* **Required action**
Reproduce the text of the records below line for line, leaving out the pictures.

▶

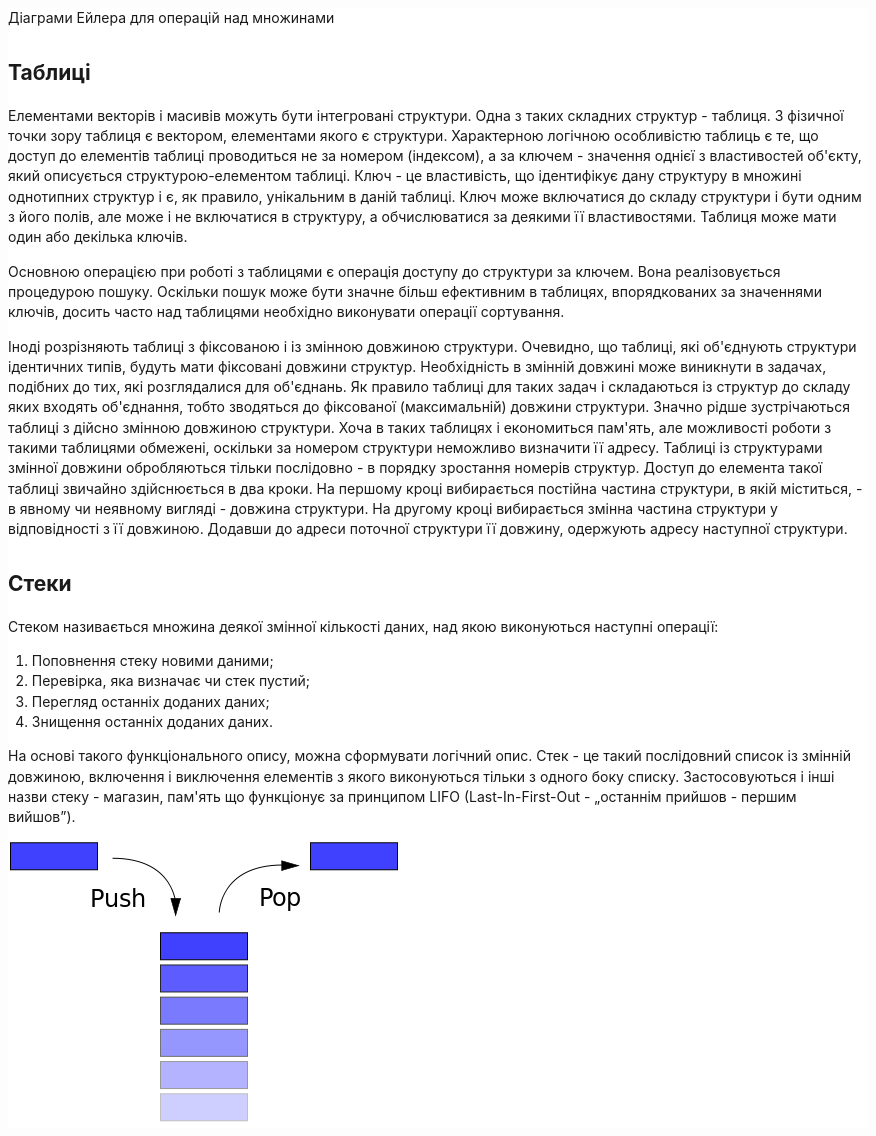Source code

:Діаграми Ейлера для операцій над множинами


## Таблиці


Елементами векторів і масивів можуть бути інтегровані структури. Одна з таких складних структур - таблиця. З фізичної точки зору таблиця є вектором, елементами якого є структури. Характерною логічною особливістю таблиць є те, що доступ до елементів таблиці проводиться не за номером (індексом), а за ключем - значення однієї з властивостей об'єкту, який описується структурою-елементом таблиці. Ключ - це властивість, що ідентифікує дану структуру в множині однотипних структур і є, як правило, унікальним в даній таблиці. Ключ може включатися до складу структури і бути одним з його полів, але може і не включатися в структуру, а обчислюватися за деякими її властивостями. Таблиця може мати один або декілька ключів.

Основною операцією при роботі з таблицями є операція доступу до структури за ключем. Вона реалізовується процедурою пошуку. Оскільки пошук може бути значне більш ефективним в таблицях, впорядкованих за значеннями ключів, досить часто над таблицями необхідно виконувати операції сортування.

Іноді розрізняють таблиці з фіксованою і із змінною довжиною структури. Очевидно, що таблиці, які об'єднують структури ідентичних типів, будуть мати фіксовані довжини структур. Необхідність в змінній довжині може виникнути в задачах, подібних до тих, які розглядалися для об'єднань. Як правило таблиці для таких задач і складаються із структур до складу яких входять об'єднання, тобто зводяться до фіксованої (максимальній) довжини структури. Значно рідше зустрічаються таблиці з дійсно змінною довжиною структури. Хоча в таких таблицях і економиться пам'ять, але можливості роботи з такими таблицями обмежені, оскільки за номером структури неможливо визначити її адресу. Таблиці із структурами змінної довжини обробляються тільки послідовно - в порядку зростання номерів структур. Доступ до елемента такої таблиці звичайно здійснюється в два кроки. На першому кроці вибирається постійна частина структури, в якій міститься, - в явному чи неявному вигляді - довжина структури. На другому кроці вибирається змінна частина структури у відповідності з її довжиною. Додавши до адреси поточної структури її довжину, одержують адресу наступної структури.



## Стеки


Стеком називається множина деякої змінної кількості даних, над якою виконуються наступні операції:

1.  Поповнення стеку новими даними;
2.  Перевірка, яка визначає чи стек пустий;
3.  Перегляд останніх доданих даних;
4.  Знищення останніх доданих даних.

На основі такого функціонального опису, можна сформувати логічний опис. Стек - це такий послідовний список із змінній довжиною, включення і виключення елементів з якого виконуються тільки з одного боку списку. Застосовуються і інші назви стеку - магазин, пам'ять що функціонує за принципом LIFO (Last-In-First-Out - „останнім прийшов - першим вийшов”).

![](img/03-110.png)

◀

* **Solution to this exercise**
Source code

:Діаграми Ейлера для операцій над множинами


## Таблиці


Елементами векторів і масивів можуть бути інтегровані структури. Одна з таких складних структур - таблиця. З фізичної точки зору таблиця є вектором, елементами якого є структури. Характерною логічною особливістю таблиць є те, що доступ до елементів таблиці проводиться не за номером (індексом), а за ключем - значення однієї з властивостей об'єкту, який описується структурою-елементом таблиці. Ключ - це властивість, що ідентифікує дану структуру в множині однотипних структур і є, як правило, унікальним в даній таблиці. Ключ може включатися до складу структури і бути одним з його полів, але може і не включатися в структуру, а обчислюватися за деякими її властивостями. Таблиця може мати один або декілька ключів.

Основною операцією при роботі з таблицями є операція доступу до структури за ключем. Вона реалізовується процедурою пошуку. Оскільки пошук може бути значне більш ефективним в таблицях, впорядкованих за значеннями ключів, досить часто над таблицями необхідно виконувати операції сортування.

Іноді розрізняють таблиці з фіксованою і із змінною довжиною структури. Очевидно, що таблиці, які об'єднують структури ідентичних типів, будуть мати фіксовані довжини структур. Необхідність в змінній довжині може виникнути в задачах, подібних до тих, які розглядалися для об'єднань. Як правило таблиці для таких задач і складаються із структур до складу яких входять об'єднання, тобто зводяться до фіксованої (максимальній) довжини структури. Значно рідше зустрічаються таблиці з дійсно змінною довжиною структури. Хоча в таких таблицях і економиться пам'ять, але можливості роботи з такими таблицями обмежені, оскільки за номером структури неможливо визначити її адресу. Таблиці із структурами змінної довжини обробляються тільки послідовно - в порядку зростання номерів структур. Доступ до елемента такої таблиці звичайно здійснюється в два кроки. На першому кроці вибирається постійна частина структури, в якій міститься, - в явному чи неявному вигляді - довжина структури. На другому кроці вибирається змінна частина структури у відповідності з її довжиною. Додавши до адреси поточної структури її довжину, одержують адресу наступної структури.



## Стеки


Стеком називається множина деякої змінної кількості даних, над якою виконуються наступні операції:

1.  Поповнення стеку новими даними;
2.  Перевірка, яка визначає чи стек пустий;
3.  Перегляд останніх доданих даних;
4.  Знищення останніх доданих даних.

На основі такого функціонального опису, можна сформувати логічний опис. Стек - це такий послідовний список із змінній довжиною, включення і виключення елементів з якого виконуються тільки з одного боку списку. Застосовуються і інші назви стеку - магазин, пам'ять що функціонує за принципом LIFO (Last-In-First-Out - „останнім прийшов - першим вийшов”).

![](img/03-110.png)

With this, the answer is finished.